Il exécute lentement un mouvement technique et visiblement très efficace, car je suis obligée de le lâcher immédiatement si je ne veux pas que mes nerfs me fassent souffrir le martyr. Ça a le mérite d’attirer complétement mon attention puisque je trouve ça absolument dingue. Il a littéralement réussi à me faire le lâcher en quelques secondes alors que le mouvement était au ralenti et je me projette déjà de reproduire ce geste simple si on m’embêtait. En fait, je suis même complément ravie, je me félicite d’être venue car je viens d’être rassurée dès le premier mouvement.
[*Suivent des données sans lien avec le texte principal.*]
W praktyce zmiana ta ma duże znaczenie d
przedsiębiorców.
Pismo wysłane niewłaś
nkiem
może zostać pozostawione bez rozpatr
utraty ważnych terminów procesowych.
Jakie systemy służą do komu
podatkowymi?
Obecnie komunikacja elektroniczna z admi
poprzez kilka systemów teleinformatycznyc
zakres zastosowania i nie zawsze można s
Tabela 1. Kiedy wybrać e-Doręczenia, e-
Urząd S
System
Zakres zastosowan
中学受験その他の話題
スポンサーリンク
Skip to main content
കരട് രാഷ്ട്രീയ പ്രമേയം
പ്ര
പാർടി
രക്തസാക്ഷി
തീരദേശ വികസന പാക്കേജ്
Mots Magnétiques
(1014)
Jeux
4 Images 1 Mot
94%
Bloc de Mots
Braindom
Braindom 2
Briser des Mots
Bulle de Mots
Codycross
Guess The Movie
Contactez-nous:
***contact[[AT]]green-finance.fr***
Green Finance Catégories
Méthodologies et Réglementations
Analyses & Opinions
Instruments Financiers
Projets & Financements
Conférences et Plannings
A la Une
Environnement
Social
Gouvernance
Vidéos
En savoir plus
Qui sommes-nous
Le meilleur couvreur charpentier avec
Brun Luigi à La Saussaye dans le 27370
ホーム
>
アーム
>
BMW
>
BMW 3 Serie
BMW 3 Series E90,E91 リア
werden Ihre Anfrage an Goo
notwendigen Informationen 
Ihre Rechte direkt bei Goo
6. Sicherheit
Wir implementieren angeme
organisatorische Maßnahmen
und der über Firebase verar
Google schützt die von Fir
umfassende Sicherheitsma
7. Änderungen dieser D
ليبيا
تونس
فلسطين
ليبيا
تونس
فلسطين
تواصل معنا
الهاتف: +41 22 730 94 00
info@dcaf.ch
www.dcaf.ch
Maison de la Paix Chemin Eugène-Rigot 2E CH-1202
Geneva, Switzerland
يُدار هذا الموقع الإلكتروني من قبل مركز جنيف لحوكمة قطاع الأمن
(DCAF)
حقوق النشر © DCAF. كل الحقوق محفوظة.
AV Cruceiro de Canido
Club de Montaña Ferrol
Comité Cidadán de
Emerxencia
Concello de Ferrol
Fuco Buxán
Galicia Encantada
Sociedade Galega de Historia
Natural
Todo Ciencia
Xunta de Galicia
Le deuxième secoue encore plus les foules, il me demande de l’attraper dans mes bras par derrière et toutes les femmes rient aux éclats en se moquant gentiment de moi. Certaines se plient en deux tandis que d’autres me somment d’abandonner la lutte car la « femme » que je veux agresser est bien trop grande pour moi. Hunter a du mal à réprimer son sourire alors qu’il se retourne devant moi et j’essaie de contrôler les battements de mon cœur alors que je l’attrape comme demandé. Je n’ai même pas le temps de savourer son corps de dieu contre le mien qu’il saisit mes mains et une fois de plus, il me fait le lâcher facilement en quelques étapes très simples.
Je suis émerveillée par ce qu’il se passe, ma récente libido se fait enterrer à plate couture par mon cerveau alors que je découvre que je suis capable de repousser un homme qui me tient dans ses bras. C’est une découverte folle et je ne comprends pas bien que ces cours ne soient pas obligatoires pour toutes les femmes de ce monde.